After the surgery, you may feel some pain and discomfort which is manageable by taking medications. The pain level is higher in the first 12 hours after the surgery and gradually subsides in a few days. The catheter may cause some sudden pain in the lower abdomen and pubic area which are “bladder spasms” and are managed by taking Ditropan or Detrol.
3. How is the recovery process?
the patients often recover quickly. However, it may take weeks for swelling to disappear. Tight underwear and scrotal support can help limit swelling. You should use ice packs in the first 24 hours to accelerate the healing process. It is recommended to clean the catheter daily with soap and water and put antibiotic ointment at the penis opening. You can begin showering after 2 to 3 days. Bathing is not recommended in the first week after surgery.
Limit your activities until the wounds are healed which takes about 2 weeks. Refrain from heavy lifting and long walks. It is suggested to take 3 to 4 weeks off work especially if your job demands physical activities.
4. How long is the surgery?
The surgery can take 2 to 5 hours to complete but normally it takes about 3 hours.
5. Does urethroplasty have any effects on my sexual activity?
Generally, patients don’t have trouble in this area. The patients can start their sexual activities after the swelling and catheter are removed.

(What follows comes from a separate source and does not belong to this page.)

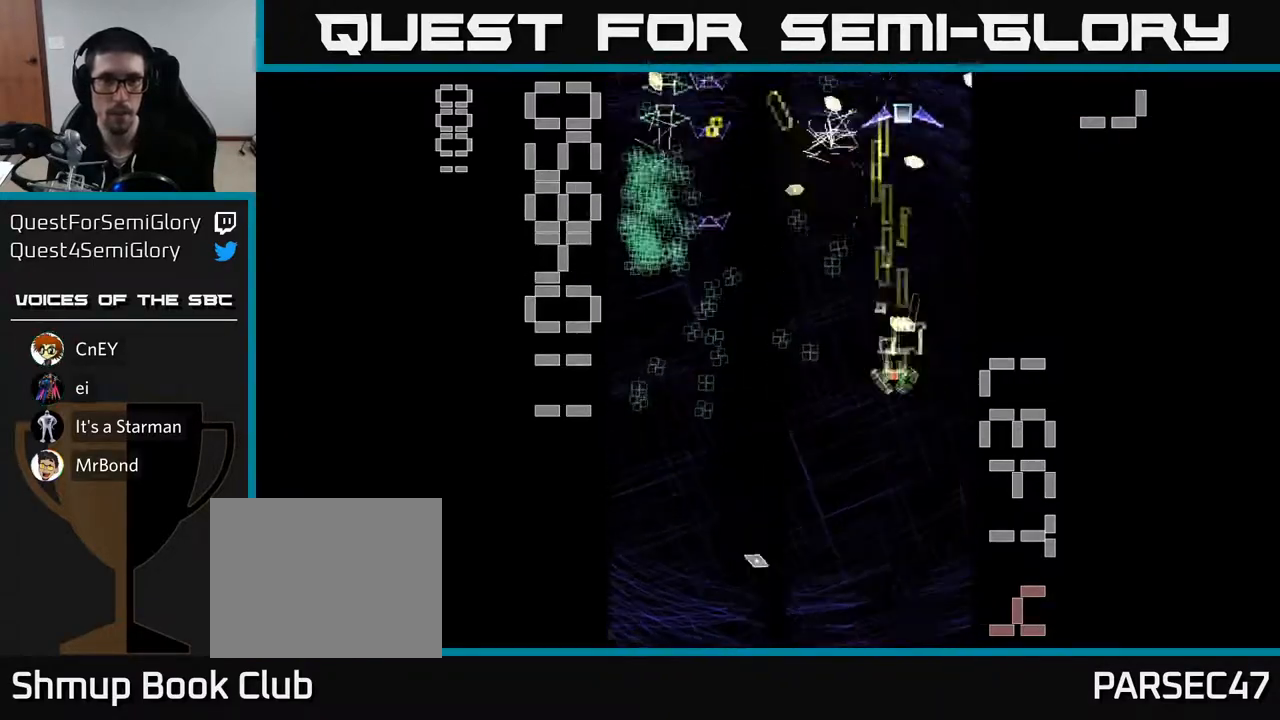
{"buttons": ["R2", "DPAD_LEFT"], "left_stick": "center", "events": [[50, "DPAD_DOWN", "up"], [250, "DPAD_DOWN", "down"], [450, "DPAD_DOWN", "up"]]}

In rare cases, psychogenic factors and damages to the cavernous nerve, perineal nerve, and bulbar artery may cause erectile dysfunction. In older men, the surgery decreases erectile dysfunction. Overall, if the surgery is performed by an experienced and up to date surgeon, the risk of damage to nerves is very low.
6. What happens if I get erections while the catheter is in?

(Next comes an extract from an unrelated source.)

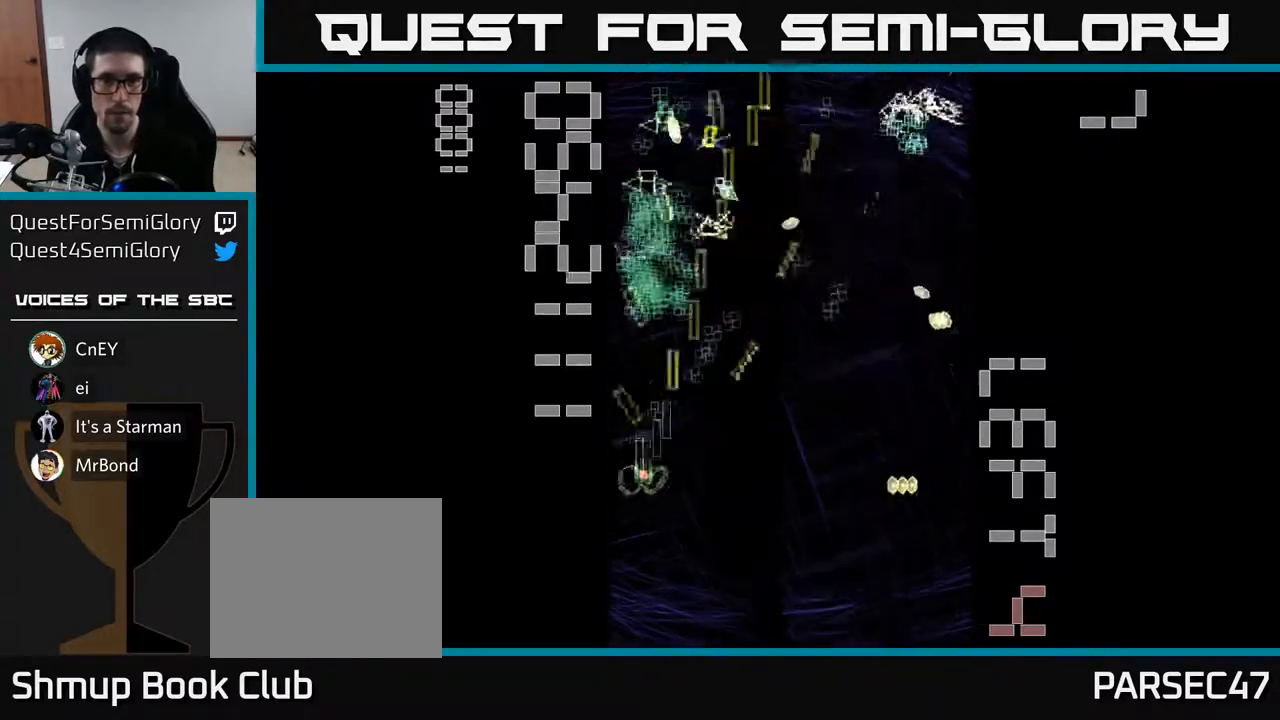
{"buttons": ["R2", "DPAD_LEFT"], "left_stick": "center", "events": [[33, "DPAD_UP", "down"], [50, "DPAD_LEFT", "up"], [83, "DPAD_RIGHT", "down"], [83, "DPAD_UP", "up"], [317, "DPAD_UP", "down"], [383, "DPAD_RIGHT", "up"], [433, "DPAD_LEFT", "down"], [467, "DPAD_UP", "up"]]}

Generally, the erection will not cause any damage to the tissues or compromise the outcome of the surgery. In addition, most of the patients lose their erection as soon as they feel pain. However, if your erections are painful and wake you up from sleep, your doctor will prescribe medications to suppress the erections.
7. Will the strictures come back after surgery?
The urethroplasty success rate is over 95%. However. If the stricture returns, it is thin and like a web. These scars can be obstructive but can be managed by the urethrotomy technique. These scars respond well to internal cutting and aren’t similar to initial strictures that are very damaged.
Some scars may be very dense to respond to dilation or urethrotomy. In this case, the patient may need a second surgery.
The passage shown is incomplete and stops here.